Analysis of the Multi-component Relativistic Boltzmann Equation for Electron Scattering in Big Bang Nucleosynthesis

TL;DR

This paper derives and analyzes the multi-component relativistic Boltzmann equation for nuclei in Big Bang Nucleosynthesis, demonstrating that thermalization maintains Maxwell-Boltzmann distributions, thus supporting standard BBN predictions.

Contribution

The paper constructs the relativistic Boltzmann equation for BBN, derives a Langevin model, and uses Monte-Carlo simulations to show thermalization preserves Maxwell-Boltzmann distributions.

Findings

Nuclear distributions remain close to Maxwell-Boltzmann during BBN.

Thermalization processes do not significantly alter standard BBN predictions.

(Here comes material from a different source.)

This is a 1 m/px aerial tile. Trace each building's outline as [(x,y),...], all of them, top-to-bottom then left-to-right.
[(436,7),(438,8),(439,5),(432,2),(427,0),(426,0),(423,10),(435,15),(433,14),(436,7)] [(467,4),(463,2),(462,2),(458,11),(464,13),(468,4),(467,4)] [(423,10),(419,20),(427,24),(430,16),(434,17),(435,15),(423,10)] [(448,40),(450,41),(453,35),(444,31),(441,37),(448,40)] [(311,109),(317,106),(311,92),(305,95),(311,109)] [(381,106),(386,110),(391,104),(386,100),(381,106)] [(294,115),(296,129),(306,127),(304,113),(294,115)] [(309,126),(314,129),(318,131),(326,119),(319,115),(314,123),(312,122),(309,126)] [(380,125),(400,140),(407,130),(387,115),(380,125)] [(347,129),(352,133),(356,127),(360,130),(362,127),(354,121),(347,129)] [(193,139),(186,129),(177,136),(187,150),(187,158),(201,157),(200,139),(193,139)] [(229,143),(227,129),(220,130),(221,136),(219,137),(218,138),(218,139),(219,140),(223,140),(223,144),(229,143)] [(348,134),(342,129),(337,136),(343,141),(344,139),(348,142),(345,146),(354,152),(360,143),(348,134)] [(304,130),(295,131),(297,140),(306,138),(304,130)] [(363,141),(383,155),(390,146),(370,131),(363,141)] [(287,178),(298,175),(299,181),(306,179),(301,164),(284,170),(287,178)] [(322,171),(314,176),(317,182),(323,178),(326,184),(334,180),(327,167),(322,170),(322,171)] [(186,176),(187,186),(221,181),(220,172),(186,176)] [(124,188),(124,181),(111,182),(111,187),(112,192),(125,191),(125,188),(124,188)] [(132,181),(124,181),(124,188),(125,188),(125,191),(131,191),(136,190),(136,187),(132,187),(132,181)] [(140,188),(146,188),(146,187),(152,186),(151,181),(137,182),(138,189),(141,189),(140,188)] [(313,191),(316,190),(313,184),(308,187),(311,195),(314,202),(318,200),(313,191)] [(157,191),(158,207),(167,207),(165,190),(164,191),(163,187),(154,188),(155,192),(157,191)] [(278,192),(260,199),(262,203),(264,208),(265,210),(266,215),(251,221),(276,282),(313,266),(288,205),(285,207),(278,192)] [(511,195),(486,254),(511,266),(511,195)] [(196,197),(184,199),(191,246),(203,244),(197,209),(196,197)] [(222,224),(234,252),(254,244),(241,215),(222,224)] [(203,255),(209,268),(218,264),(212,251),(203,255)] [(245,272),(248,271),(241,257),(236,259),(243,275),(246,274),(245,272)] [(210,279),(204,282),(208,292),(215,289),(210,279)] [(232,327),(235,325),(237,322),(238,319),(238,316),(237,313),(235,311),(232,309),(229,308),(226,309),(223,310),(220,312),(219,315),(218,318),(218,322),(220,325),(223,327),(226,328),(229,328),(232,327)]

Relativistic Monte-Carlo simulations confirm the robustness of thermal distributions.

Abstract

Big-bang nucleosynthesis (BBN) is valuable as a means to constrain the physics of the early universe and it is the only probe of the radiation-dominated epoch. A fundamental assumption in BBN is that the nuclear velocity distributions obey Maxwell-Boltzmann (MB) statistics as they do in stars. Specifically, the BBN epoch is characterized by a dilute baryon plasma for which the velocity distribution of nuclei is mainly determined by the dominant Coulomb elastic scattering with mildly relativistic electrons. One must therefore deduce the momentum distribution for reacting nuclei from the multi-component relativistic Boltzmann equation. However, the full multi-component relativistic Boltzmann equation has only recently been analyzed and its solution has only been worked out in special cases. Moreover, a variety of schemes have been proposed that introduce non-thermal components into the BBN environment which can alter the thermal distribution of reacting nuclei. Here, we construct the relativistic Boltzmann equation in the context of BBN. We also derive a Langevin model and perform relativistic Monte-Carlo simulations which clarify the baryon distribution during BBN and can be used to analyze any relaxation from a non-thermal injection. We show by these analyses that the thermalization process leads to a nuclear distribution function that remains very close to MB statistics even during the most relativistic environment relevant to BBN. Hence, the predictions of standard BBN remain unchanged.